抜粋テキスト —
——————————
3D空間の物体を描画するには、何をどういう順番で描画するのかが重要です。
SortingSettings
は、描画順序を指定するデータです。
今回は不透明描画なのでCommonOpaqueを指定します。
描画順の種類は他にもいくつかあるようです。
DrawingSettings
は、描画順序と描画に使うシェーダのパスを指定するデータです。
描画順序はSortingSettingsを指定します。
描画に使うシェーダのパスはRenderTagIdというフィールドで指定しています。
RenderTagIdはコンストラクタで以下のように定義しています。
RenderTagId = new ShaderTagId("Forward");
つまり、描画に使うシェーダのパスはForwardという名前のパスだけに限定することを意味しています。
このForwardという名前はシェーダを作成する時にも登場するので覚えておいてください。
RenderQueueRange
は、描画対象とするレンダーキューの範囲を指定するデータです。
Unityでは一般的に、不透明描画のレンダーキューの範囲は0~2999まで、半透明描画のレンダーキューの範囲は3000~5000のようです。
今回は不透明描画なので、0~GeometryLast(2999)までの範囲を指定します。
FilteringSettings
は、描画対象のレイヤーを指定するデータです。
今回はカメラに設定されているレイヤーをそのまま指定しています。
最後に、DrawRenderers
で今まで指定してきた描画順序と描画対象のデータを使って描画を実行します。
Skybox描画
// Skyboxの描画
context.DrawSkybox(camera);
Skybox描画の処理です。
ここは非常にシンプルで、DrawSkybox
を実行するだけでレンダーターゲットに対してSkyboxを描画できます。
フレームバッファに描画結果をコピー
// 以前のリクエストのクリア
cmd.Clear();
// レンダーテクスチャからカメラのフレームバッファへのコピーリクエスト
cmd.Blit(RenderTargetId, CameraTargetId);
フレームバッファに今までの描画結果をコピーする処理です。
——————————
データ抜粋 —

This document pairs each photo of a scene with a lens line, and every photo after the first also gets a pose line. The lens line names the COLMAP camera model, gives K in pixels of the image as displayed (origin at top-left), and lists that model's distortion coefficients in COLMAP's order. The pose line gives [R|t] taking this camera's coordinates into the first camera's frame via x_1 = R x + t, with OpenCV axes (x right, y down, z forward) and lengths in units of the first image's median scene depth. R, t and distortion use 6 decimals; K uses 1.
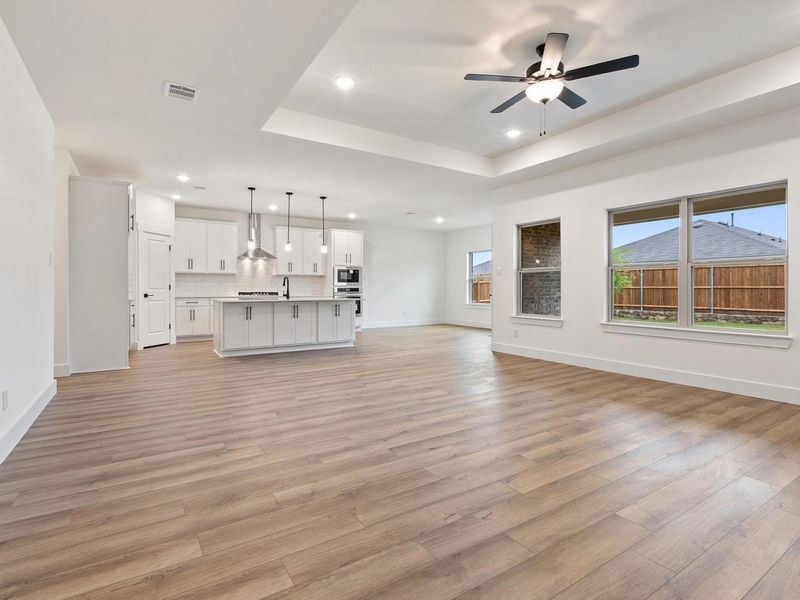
lens RADIAL K [[403.0, 0, 399.5], [0, 403.0, 296.7], [0, 0, 1]] dist [-0.000498, -0.000375]
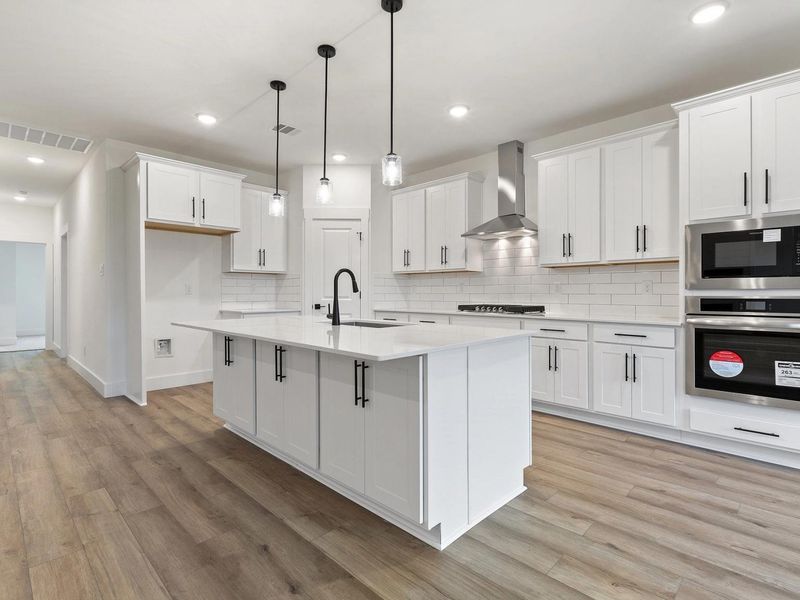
lens RADIAL K [[417.7, 0, 394.6], [0, 417.7, 288.6], [0, 0, 1]] dist [0.040121, -0.000249]
pose [[0.205348, -0.012968, -0.978603, 0.097713], [-0.025141, 0.999512, -0.018520, -0.018372], [0.978366, 0.028406, 0.204922, 0.724925]]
——————————
抜粋テキストで「〜を指定するデータです」と説明されているものをすべて挙げると、何になりますか。 データは抜粋テキストとは別の資料です。

- SortingSettings(描画順序)
- DrawingSettings(描画順序と描画に使うシェーダのパス)
- RenderQueueRange(描画対象とするレンダーキューの範囲)
- FilteringSettings(描画対象のレイヤー)